Radboud University Nijmegen, Institute for Molecules and Materials, Heyendaalseweg, The Netherlands.
BMC Bioinformatics. 2011 Jun 22;12:254. doi: 10.1186/1471-2105-12-254.
Analysis of Cerebrospinal Fluid (CSF) samples holds great promise to diagnose neurological pathologies and gain insight into the molecular background of these pathologies. Proteomics and metabolomics methods provide invaluable information on the biomolecular content of CSF and thereby on the possible status of the central nervous system, including neurological pathologies.

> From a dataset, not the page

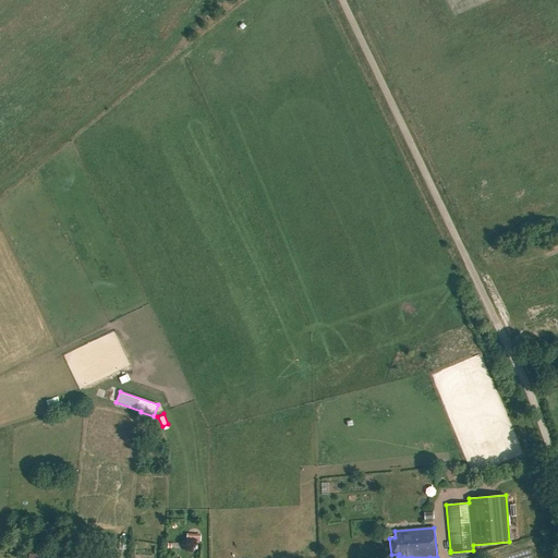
[(187,543),(201,544),(202,534),(187,534),(187,543)]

The combined information provides a more complete description of CSF content. Extracting the full combined information requires a combined analysis of different datasets i.e. fusion of the data.
A novel fusion method is presented and applied to proteomics and metabolomics data from a pre-clinical model of multiple sclerosis: an Experimental Autoimmune Encephalomyelitis (EAE) model in rats. The method follows a mid-level fusion architecture. The relevant information is extracted per platform using extended canonical variates analysis. The results are subsequently merged in order to be analyzed jointly. We find that the combined proteome and metabolome data allow for the efficient and reliable discrimination between healthy, peripherally inflamed rats, and rats at the onset of the EAE. The predicted accuracy reaches 89% on a test set. The important variables (metabolites and proteins) in this model are known to be linked to EAE and/or multiple sclerosis.

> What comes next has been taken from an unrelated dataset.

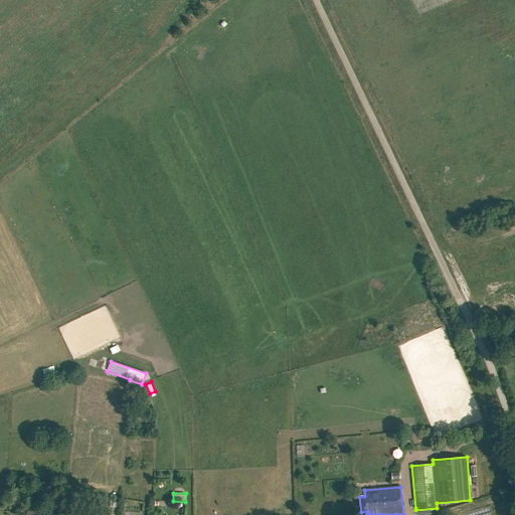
All buildings are outlined.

Fusion of proteomics and metabolomics data is possible. The main issues of high-dimensionality and missing values are overcome. The outcome leads to higher accuracy in prediction and more exhaustive description of the disease profile. The biological interpretation of the involved variables validates our fusion approach.
分析脑脊液(CSF)样本对于诊断神经病理学和深入了解这些病理学的分子背景具有巨大的潜力。蛋白质组学和代谢组学方法提供了关于 CSF 生物分子含量的宝贵信息,从而提供了中枢神经系统(包括神经病理学)的可能状态的信息。综合信息提供了对 CSF 内容的更完整描述。提取完整的综合信息需要对不同数据集进行联合分析,即数据融合。
提出了一种新的融合方法,并将其应用于多发性硬化症的临床前模型(大鼠实验性自身免疫性脑脊髓炎(EAE)模型)的蛋白质组学和代谢组学数据。该方法采用中级融合架构。使用扩展正则变量分析从每个平台提取相关信息。随后合并结果以便联合分析。我们发现,组合的蛋白质组学和代谢组学数据可以有效地可靠地区分健康、外周炎症的大鼠和 EAE 发病的大鼠。在测试集上的预测准确率达到 89%。该模型中的重要变量(代谢物和蛋白质)已知与 EAE 和/或多发性硬化症有关。
蛋白质组学和代谢组学数据的融合是可行的。克服了高维性和缺失值的主要问题。结果导致预测的准确性更高,对疾病谱的描述更详尽。所涉及变量的生物学解释验证了我们的融合方法。